*Supplied data:*
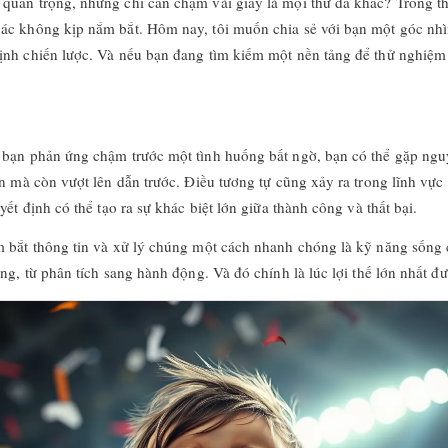
uan trọng, nhưng chỉ cần chậm vài giây là mọi thứ đã khác? Trong thế g
ác không kịp nắm bắt. Hôm nay, tôi muốn chia sẻ với bạn một góc nhìn 
định chiến lược. Và nếu bạn đang tìm kiếm một nền tảng để thử nghiệm
 bạn phản ứng chậm trước một tình huống bất ngờ, bạn có thể gặp ngu
n mà còn vượt lên dẫn trước. Điều tương tự cũng xảy ra trong lĩnh vực
ết định có thể tạo ra sự khác biệt lớn giữa thành công và thất bại.
m bắt thông tin và xử lý chúng một cách nhanh chóng là kỹ năng sống 
ng, từ phân tích sang hành động. Và đó chính là lúc lợi thế lớn nhất đ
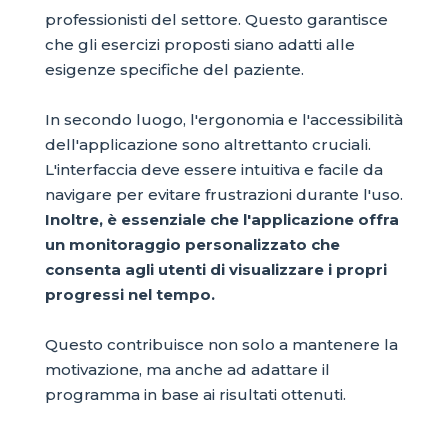
professionisti del settore. Questo garantisce
che gli esercizi proposti siano adatti alle
esigenze specifiche del paziente.
In secondo luogo, l'ergonomia e l'accessibilità
dell'applicazione sono altrettanto cruciali.
L'interfaccia deve essere intuitiva e facile da
navigare per evitare frustrazioni durante l'uso.
Inoltre, è essenziale che l'applicazione offra
un monitoraggio personalizzato che
consenta agli utenti di visualizzare i propri
progressi nel tempo.
Questo contribuisce non solo a mantenere la
motivazione, ma anche ad adattare il
programma in base ai risultati ottenuti.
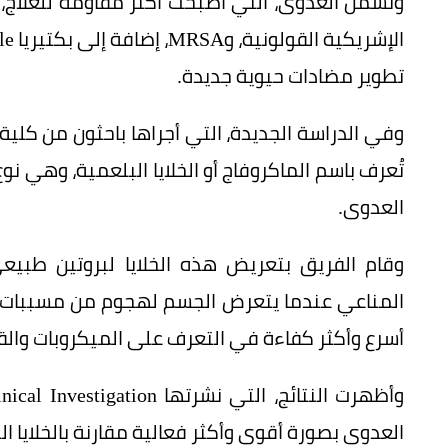
وتشمل العدوى، التي أصبحت أكثر مقاومة للعلاج، الت
تطوير مضادات حيوية جديدة.
وفي الدراسة الجديدة، التي أجراها باحثون من كلية 
تُعرف باسم الماكروفاج أو الخلايا البلعمية، وهي نوع
العدوى.
وقام الفريق بتعريض هذه الخلايا لبروتين طبيع
المناعي عندما يتعرض الجسم لهجوم من مسببات الأ
أسرع وأكثر كفاءة في التعرف على الميكروبات والق
العدوى بصورة أقوى وأكثر فعالية مقارنة بالخلايا ال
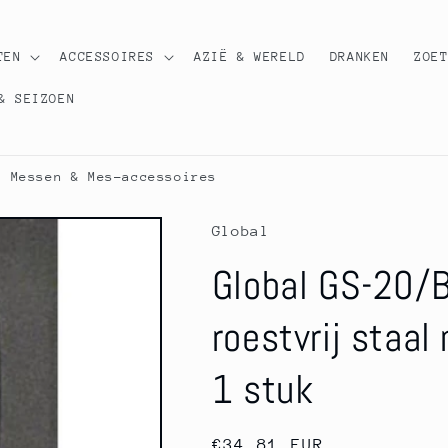
TEN
ACCESSOIRES
AZIË & WERELD
DRANKEN
ZOE
& SEIZOEN
Messen & Mes-accessoires
Global
Global GS-20/B
roestvrij staal
1 stuk
Normale
€34,81 EUR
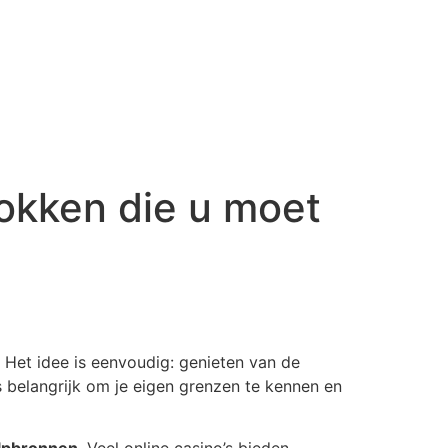
gokken die u moet
 Het idee is eenvoudig: genieten van de
is belangrijk om je eigen grenzen te kennen en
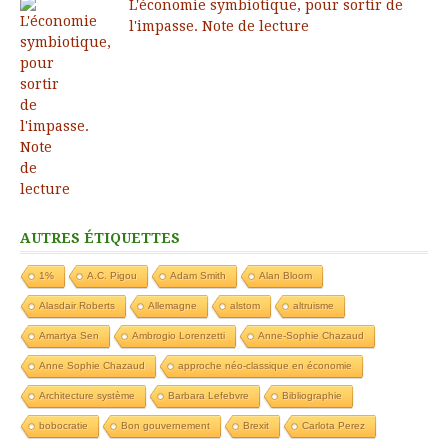
L'économie symbiotique, pour sortir de
l'impasse. Note de lecture
AUTRES ÉTIQUETTES
1%
A.C. Pigou
Adam Smith
Alan Bloom
Alasdair Roberts
Allemagne
alstom
altruisme
Amartya Sen
Ambrogio Lorenzetti
Anne-Sophie Chazaud
Anne Sophie Chazaud
approche néo-classique en économie
Architecture système
Barbara Lefebvre
Bibliographie
bobocratie
Bon gouvernement
Brexit
Carlota Perez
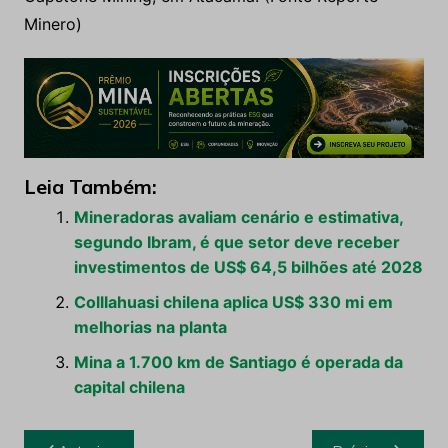
Minero)
Leia Também:
Mineradoras avaliam cenário e estimativa,
segundo Ibram, é que setor deve receber
investimentos de US$ 64,5 bilhões até 2028
Colllahuasi chilena aplica US$ 330 mi em
melhorias na planta
Mina a 1.700 km de Santiago é operada da
capital chilena
Navegação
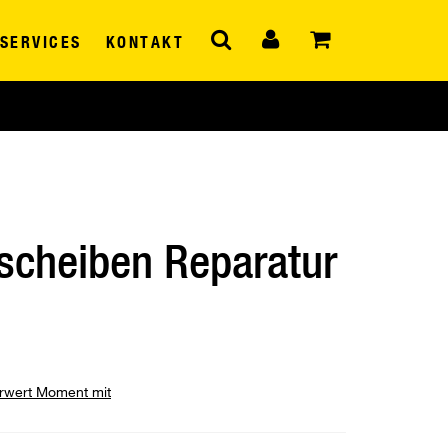
SERVICES
KONTAKT
scheiben Reparatur
hrwert Moment mit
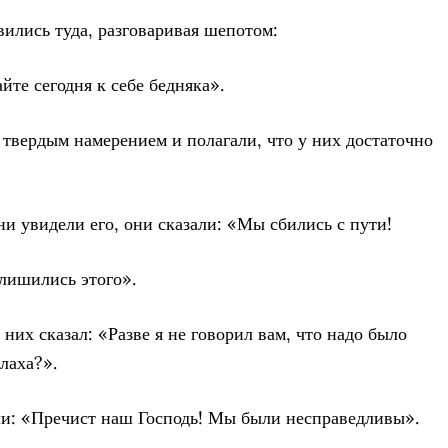
вились туда, разговаривая шепотом:
йте сегодня к себе бедняка».
 твердым намерением и полагали, что у них достаточно
ни увидели его, они сказали: «Мы сбились с пути!
 лишились этого».
них сказал: «Разве я не говорил вам, что надо было
лаха?».
ли: «Пречист наш Господь! Мы были несправедливы».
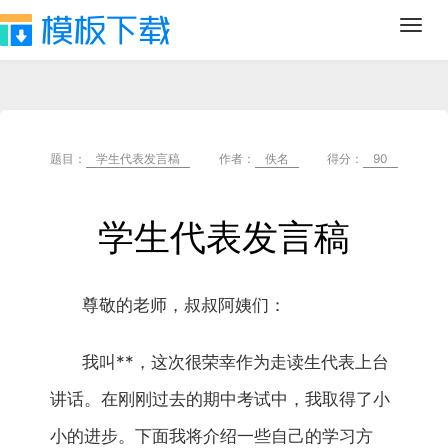
Toggl
navig
题目：
学生代表发言稿
作者：
佚名
得分：
90
学生代表发言稿
尊敬的老师，叔叔阿姨们：
我叫**，这次很荣幸作为走读生代表上台
讲话。在刚刚过去的期中考试中，我取得了小
小的进步。下面我将介绍一些自己的学习方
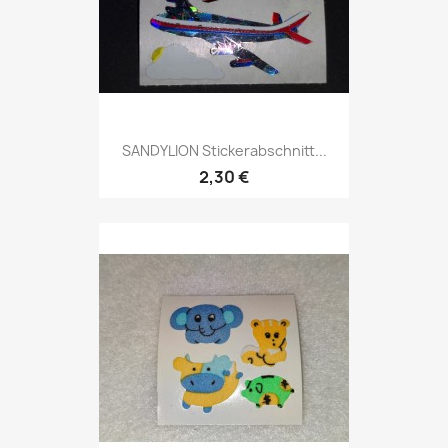
SANDYLION Stickerabschnitt...
2,30 €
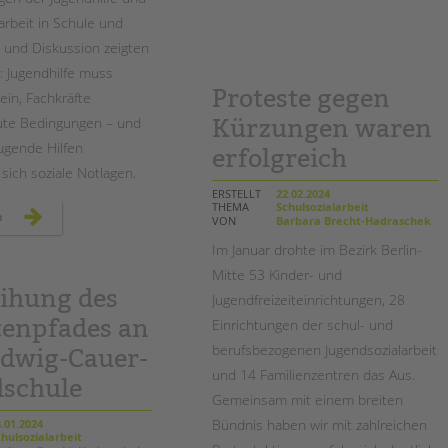
plakatausstellung
an
arbeit in Schule und
der
sonnenblumen
m und Diskussion zeigten
grundschule
h: Jugendhilfe muss
Proteste gegen
sein, Fachkräfte
ute Bedingungen – und
Kürzungen waren
ugende Hilfen
erfolgreich
sich soziale Notlagen.
ERSTELLT
22.02.2024
THEMA
Schulsozialarbeit
„im
n
VON
Barbara Brecht-Hadraschek
prinzip
familie“
Im Januar drohte im Bezirk Berlin-
–
ein
Mitte 53 Kinder- und
filmabend
und
ihung des
Jugendfreizeiteinrichtungen, 28
eine
debatte
tenpfades an
über
Einrichtungen der schul- und
die
zukunft
berufsbezogenen Jugendsozialarbeit
udwig-Cauer-
der
jugendhilfe
und 14 Familienzentren das Aus.
schule
in
berlin
Gemeinsam mit einem breiten
Bündnis haben wir mit zahlreichen
.01.2024
hulsozialarbeit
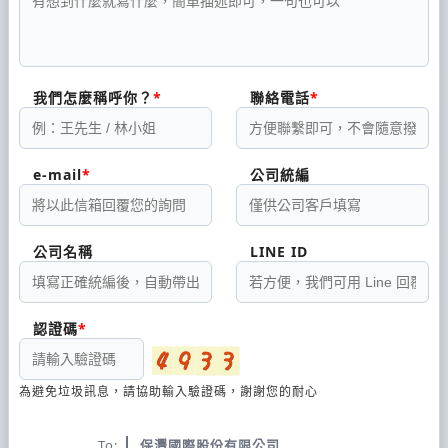
我們怎麼稱呼你？
聯絡電話
e-mail
公司統編
公司名稱
LINE ID
認證碼
為避免垃圾訊息，請協助輸入驗證碼，謝謝您的耐心
To:
保灃國際股份有限公司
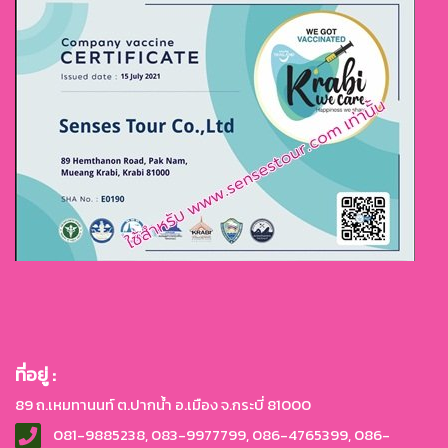
ที่อยู่ :
89 ถ.เหมทานนท์ ต.ปากน้ำ อ.เมือง จ.กระบี่ 81000
081-9885238, 083-9977799, 086-4765399, 086-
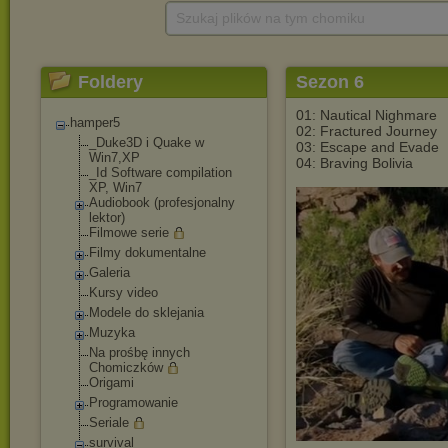
Szukaj plików na tym chomiku
Foldery
Sezon 6
01: Nautical Nighmare
hamper5
02: Fractured Journey
_Duke3D i Quake w
03: Escape and Evade
Win7,XP
04: Braving Bolivia
_Id Software compilation
XP, Win7
Audiobook (profesjonalny
lektor)
Filmowe serie
Filmy dokumentalne
Galeria
Kursy video
Modele do sklejania
Muzyka
Na prośbę innych
Chomiczków
Origami
Programowanie
Seriale
survival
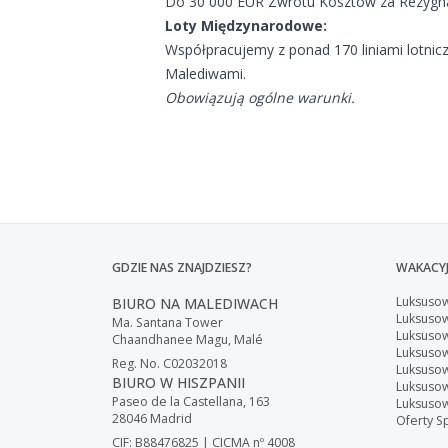
Do 30 000 EUR Zwrotu Kosztów za Rezygnac
Loty Międzynarodowe:
Współpracujemy z ponad 170 liniami lotnic
Malediwami.
Obowiązują ogólne warunki.
GDZIE NAS ZNAJDZIESZ?
WAKACYJ
Luksuso
BIURO NA MALEDIWACH
Luksusow
Ma. Santana Tower
Luksuso
Chaandhanee Magu, Malé
Luksuso
Reg. No. C02032018
Luksuso
BIURO W HISZPANII
Luksuso
Paseo de la Castellana, 163
Luksuso
28046 Madrid
Oferty S
CIF: B88476825 | CICMA nº 4008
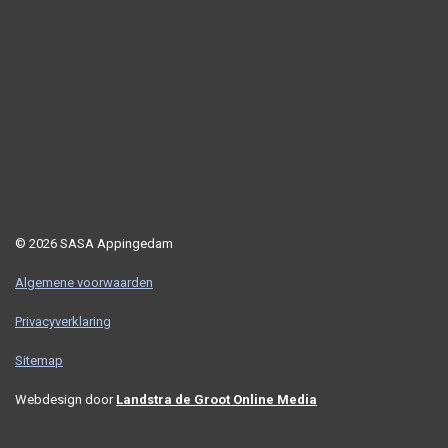
© 2026 SASA Appingedam
Algemene voorwaarden
Privacyverklaring
Sitemap
Webdesign door
Landstra de Groot Online Media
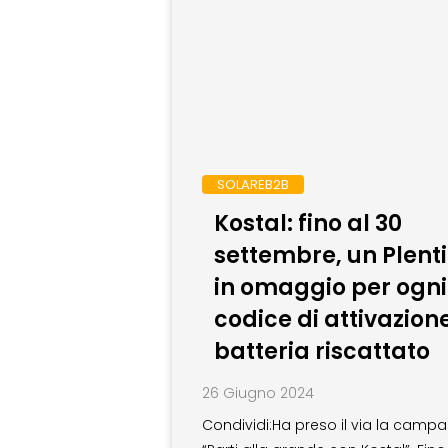
SOLAREB2B
Kostal: fino al 30
settembre, un Plent
in omaggio per ogni
codice di attivazion
batteria riscattato
26 Giugno 2024
Condividi:Ha preso il via la camp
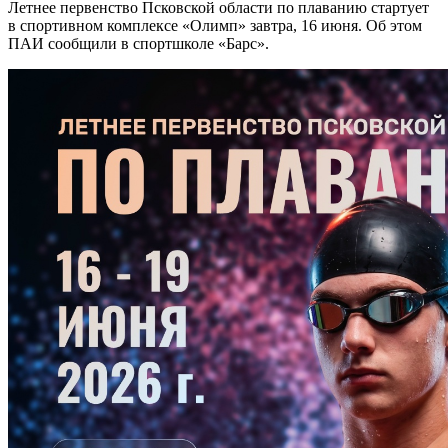
Летнее первенство Псковской области по плаванию стартует
в спортивном комплексе «Олимп» завтра, 16 июня. Об этом
ПАИ сообщили в спортшколе «Барс».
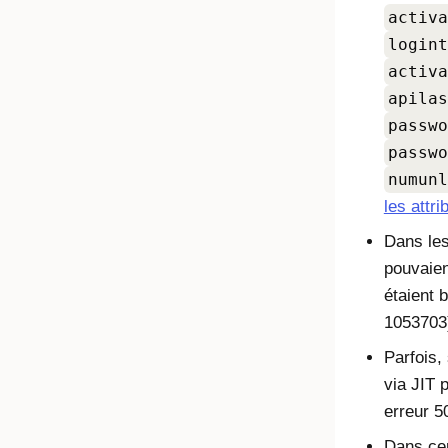
activa
logint
activa
apilas
passwo
passwo
numunl
les attr
Dans les
pouvaien
étaient 
1053703
Parfois, 
via JIT 
erreur 5
Dans cer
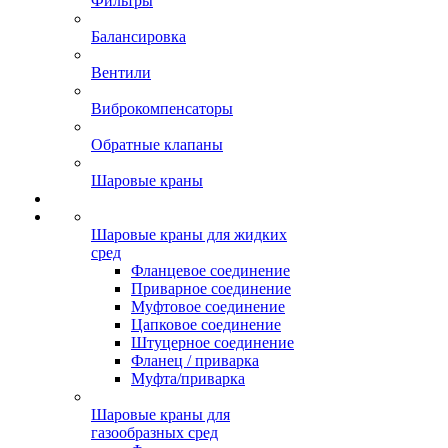
Фильтры
Балансировка
Вентили
Виброкомпенсаторы
Обратные клапаны
Шаровые краны
Шаровые краны для жидких
сред
Фланцевое соединение
Приварное соединение
Муфтовое соединение
Цапковое соединение
Штуцерное соединение
Фланец / приварка
Муфта/приварка
Шаровые краны для
газообразных сред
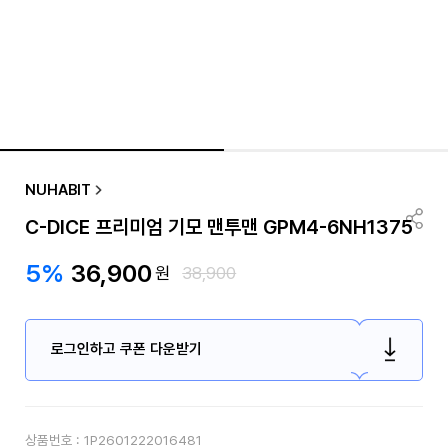
NUHABIT
C-DICE 프리미엄 기모 맨투맨 GPM4-6NH1375
5%
36,900
원
38,900
로그인하고 쿠폰 다운받기
상품번호 :
1P2601222016481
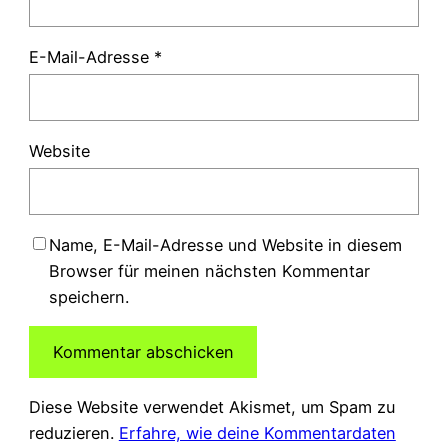
E-Mail-Adresse
*
Website
Name, E-Mail-Adresse und Website in diesem
Browser für meinen nächsten Kommentar
speichern.
Diese Website verwendet Akismet, um Spam zu
reduzieren.
Erfahre, wie deine Kommentardaten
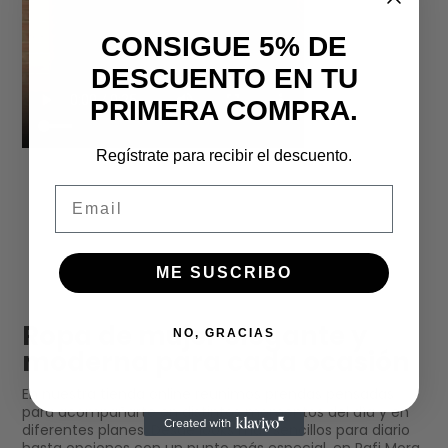
CONSIGUE 5% DE
DESCUENTO EN TU
PRIMERA COMPRA.
Regístrate para recibir el descuento.
Email
ME SUSCRIBO
Ropa de mujer elegante y
NO, GRACIAS
moderna para cada ocasión
En nuestra tienda online reunimos prendas pensadas
para acompañarte en distintos momentos del día y en
diferentes planes. Desde looks más sencillos para diario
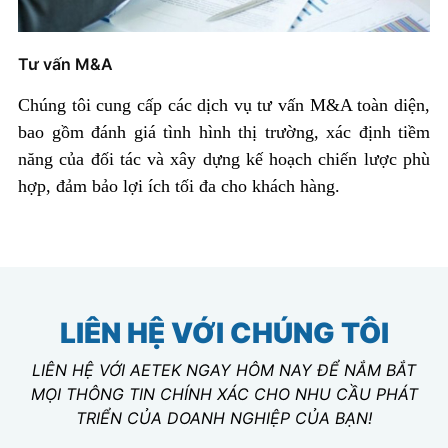
Tư vấn M&A
Chúng tôi cung cấp các dịch vụ tư vấn M&A toàn diện,
bao gồm đánh giá tình hình thị trường, xác định tiềm
năng của đối tác và xây dựng kế hoạch chiến lược phù
hợp, đảm bảo lợi ích tối đa cho khách hàng.
LIÊN HỆ VỚI CHÚNG TÔI
LIÊN HỆ VỚI AETEK NGAY HÔM NAY ĐỂ NẮM BẮT
MỌI THÔNG TIN CHÍNH XÁC CHO NHU CẦU PHÁT
TRIỂN CỦA DOANH NGHIỆP CỦA BẠN!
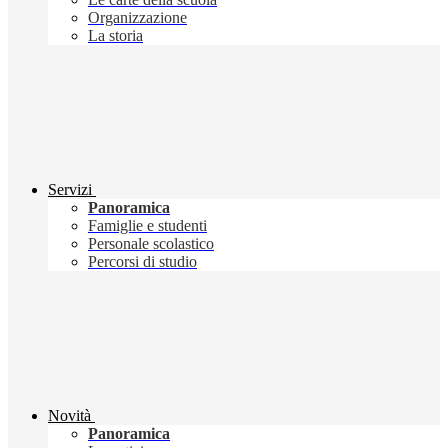
Organizzazione
La storia
Servizi
Panoramica
Famiglie e studenti
Personale scolastico
Percorsi di studio
Novità
Panoramica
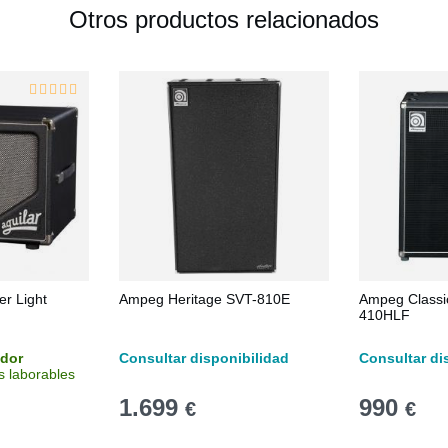
Otros productos relacionados
er Light
Ampeg Heritage SVT-810E
Ampeg Classi
410HLF
idor
Consultar disponibilidad
Consultar di
s laborables
1.699
990
€
€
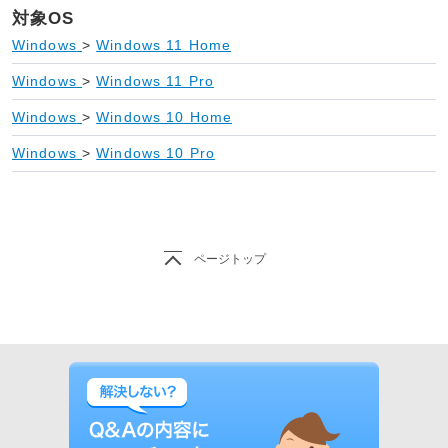
対象OS
Windows
>
Windows 11 Home
Windows
>
Windows 11 Pro
Windows
>
Windows 10 Home
Windows
>
Windows 10 Pro
ページトップ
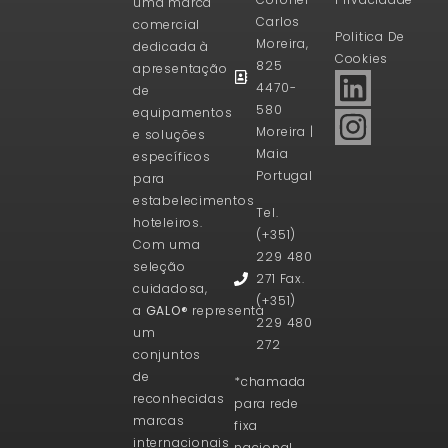
uma marca
Carlos
comercial
Politica De
Moreira,
dedicada à
Cookies
825
apresentação
4470-
de
580
equipamentos
Moreira |
e soluções
Maia
específicos
Portugal
para
estabelecimentos
Tel.
hoteleiros.
(+351)
Com uma
229 480
seleção
271 Fax.
cuidadosa,
(+351)
a
GALO®
representa
229 480
um
272
conjuntos
de
*chamada
reconhecidas
para rede
marcas
fixa
internacionais
nacional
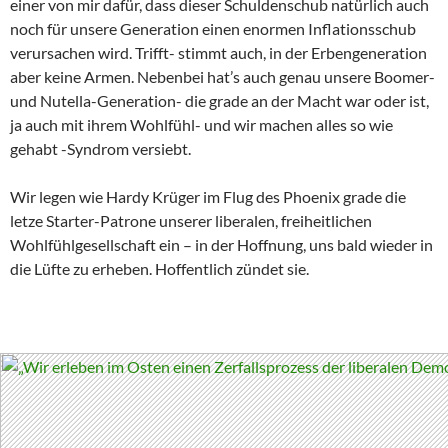
einer von mir dafür, dass dieser Schuldenschub natürlich auch
noch für unsere Generation einen enormen Inflationsschub
verursachen wird. Trifft- stimmt auch, in der Erbengeneration
aber keine Armen. Nebenbei hat’s auch genau unsere Boomer-
und Nutella-Generation- die grade an der Macht war oder ist,
ja auch mit ihrem Wohlfühl- und wir machen alles so wie
gehabt -Syndrom versiebt.
Wir legen wie Hardy Krüger im Flug des Phoenix grade die
letze Starter-Patrone unserer liberalen, freiheitlichen
Wohlfühlgesellschaft ein – in der Hoffnung, uns bald wieder in
die Lüfte zu erheben. Hoffentlich zündet sie.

*Activity:* Copy every line from the records above that contains the string "Adresse".

*Solution:*
E-Mail-Adresse
Name, E-Mail-Adresse und Website in diesem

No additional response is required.